Le poids des mots...
la violence qu'ils véhiculent.
Voyageur au bout de la nuit, Louis-Ferdinand Céline, observait qu'on ne se méfie jamais assez des mots.
Observateur attentif des mœurs de notre époque, Me Georges Monteil, dans un courrier qu'il nous a adressé, dénonce l'emploi de certains termes dont l'usage dans les médias révèle notre façon de considérer notre environnement. Il note ainsi qu'un cambriolage devient "une mauvaise surprise", une agression "une mauvaise rencontre", une rébellion contre la police "un échange de coups"… Quid du titre relevé dans la presse : "trois frères tabassent les médecins des urgences", faisant sept blessés.
Il s'insurge de la désinvolture rédactionnelle qui fait écrire que, lors d'une récente catastrophe, des cadavres avaient été "récupérés", comme on le dirait d'objets. Que dire, ajoute-t-il, de l'emploi du terme "abattre" au lieu de celui d'assassiner ? On n'assassine plus un bijoutier ou, plus récemment l'ambassadeur du Vatican au Burundi, on l'abat, comme un chien enragé. Le choix de ce terme reflète-t-il seulement le mépris du tueur pour sa victime ou celui qu'on veut nous suggérer ? Ne devrions-nous pas avoir davantage de respect et de compassion pour la victime ?
Traversant la cours de récréation d'un collège mouginois, nous fîmes l'expérience d'un dérapage verbal. Un élève de 5ème s'adressant à un autre, y alla d'un "toi je vais te tuer !". La conseillère d'éducation se trouvant tout près, nous la prîmes à témoin. Elle répliqua qu'il ne fallait pas y attacher trop d'importance. C'est comme ça que les jeunes s'expriment. Sous-entendu, ils ne passeront jamais à l'acte.

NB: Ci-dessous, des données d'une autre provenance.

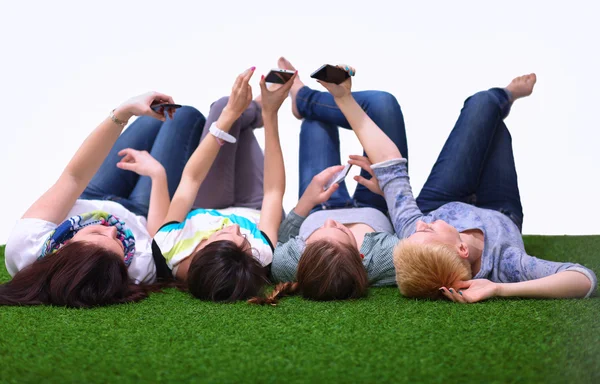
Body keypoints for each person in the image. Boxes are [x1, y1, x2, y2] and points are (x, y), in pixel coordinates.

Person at [374, 73, 597, 302]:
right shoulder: (505, 264)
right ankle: (502, 102)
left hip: (442, 201)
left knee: (482, 102)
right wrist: (500, 289)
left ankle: (505, 95)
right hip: (499, 208)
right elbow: (584, 278)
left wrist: (344, 99)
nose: (420, 223)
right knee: (495, 127)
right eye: (427, 230)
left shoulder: (415, 232)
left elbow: (392, 174)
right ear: (462, 250)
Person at [2, 93, 206, 307]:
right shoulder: (138, 269)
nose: (112, 229)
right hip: (141, 211)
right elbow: (159, 236)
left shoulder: (25, 245)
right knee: (184, 116)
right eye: (119, 242)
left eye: (97, 232)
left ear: (65, 245)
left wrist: (123, 112)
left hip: (92, 194)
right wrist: (157, 175)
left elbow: (74, 177)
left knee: (150, 117)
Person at [251, 58, 409, 305]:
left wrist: (305, 202)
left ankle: (303, 100)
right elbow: (411, 228)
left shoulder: (288, 264)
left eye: (319, 234)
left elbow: (281, 239)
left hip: (318, 203)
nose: (331, 222)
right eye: (338, 230)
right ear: (360, 255)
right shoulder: (386, 259)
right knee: (384, 104)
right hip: (375, 200)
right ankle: (303, 97)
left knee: (317, 122)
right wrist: (387, 191)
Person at [151, 67, 293, 302]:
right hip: (257, 204)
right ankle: (258, 108)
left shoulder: (167, 247)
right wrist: (271, 114)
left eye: (226, 234)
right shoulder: (261, 256)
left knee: (223, 107)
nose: (236, 227)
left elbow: (191, 180)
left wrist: (228, 114)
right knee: (233, 115)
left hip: (208, 202)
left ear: (201, 252)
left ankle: (249, 109)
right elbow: (273, 193)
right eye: (245, 241)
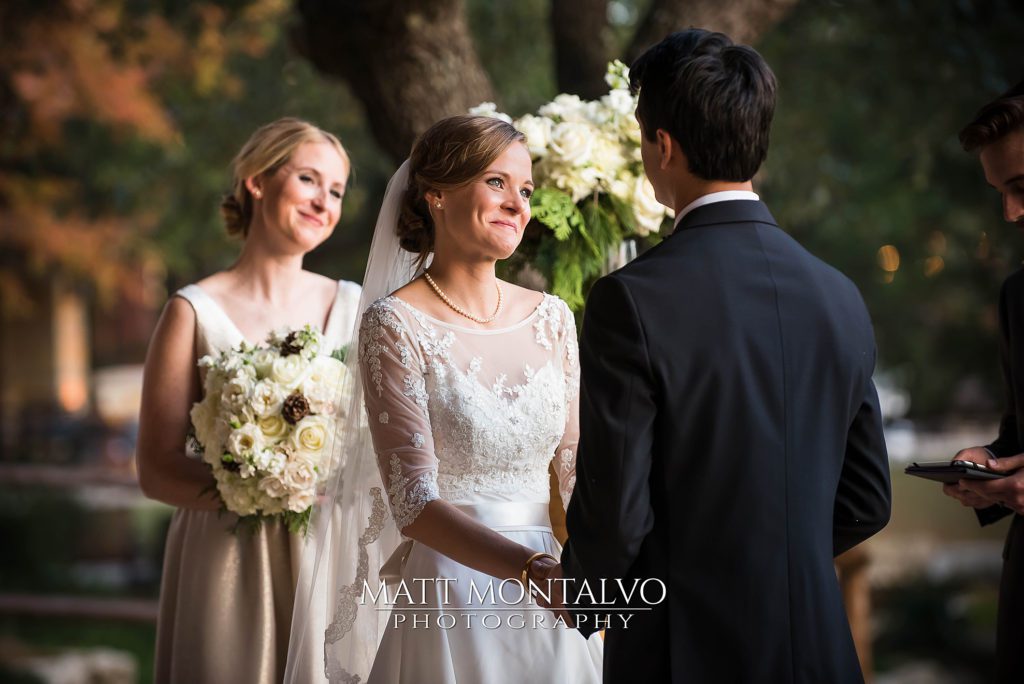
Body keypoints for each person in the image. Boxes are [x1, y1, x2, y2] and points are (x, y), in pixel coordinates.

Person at [553, 29, 891, 682]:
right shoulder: (840, 295)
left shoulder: (631, 300)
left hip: (684, 647)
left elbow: (619, 510)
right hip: (820, 646)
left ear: (663, 145)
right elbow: (870, 498)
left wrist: (585, 593)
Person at [285, 115, 602, 683]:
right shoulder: (394, 323)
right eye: (497, 182)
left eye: (525, 189)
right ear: (436, 193)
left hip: (561, 596)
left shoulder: (553, 319)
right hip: (453, 591)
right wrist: (531, 570)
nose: (518, 204)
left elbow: (574, 471)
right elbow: (414, 505)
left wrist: (599, 569)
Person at [137, 117, 360, 683]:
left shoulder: (355, 308)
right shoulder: (191, 311)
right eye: (309, 179)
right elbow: (156, 470)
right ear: (258, 181)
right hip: (225, 560)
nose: (323, 201)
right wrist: (255, 488)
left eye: (335, 191)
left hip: (328, 553)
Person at [942, 79, 1024, 683]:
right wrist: (986, 463)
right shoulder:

Si les éducateurs, les parents ne réagissent pas plus à ce type d'expression, ne nous étonnons pas alors que cette banalisation de la violence verbale débouche sur la violence tout court. "Car le mot, qu'on le sache, est un être vivant" proclamait Victor Hugo. Comme nous, il n'est pas innocent et véhicule valeurs, émotions tout autant que nos contradictions et nos angoisses existentielles.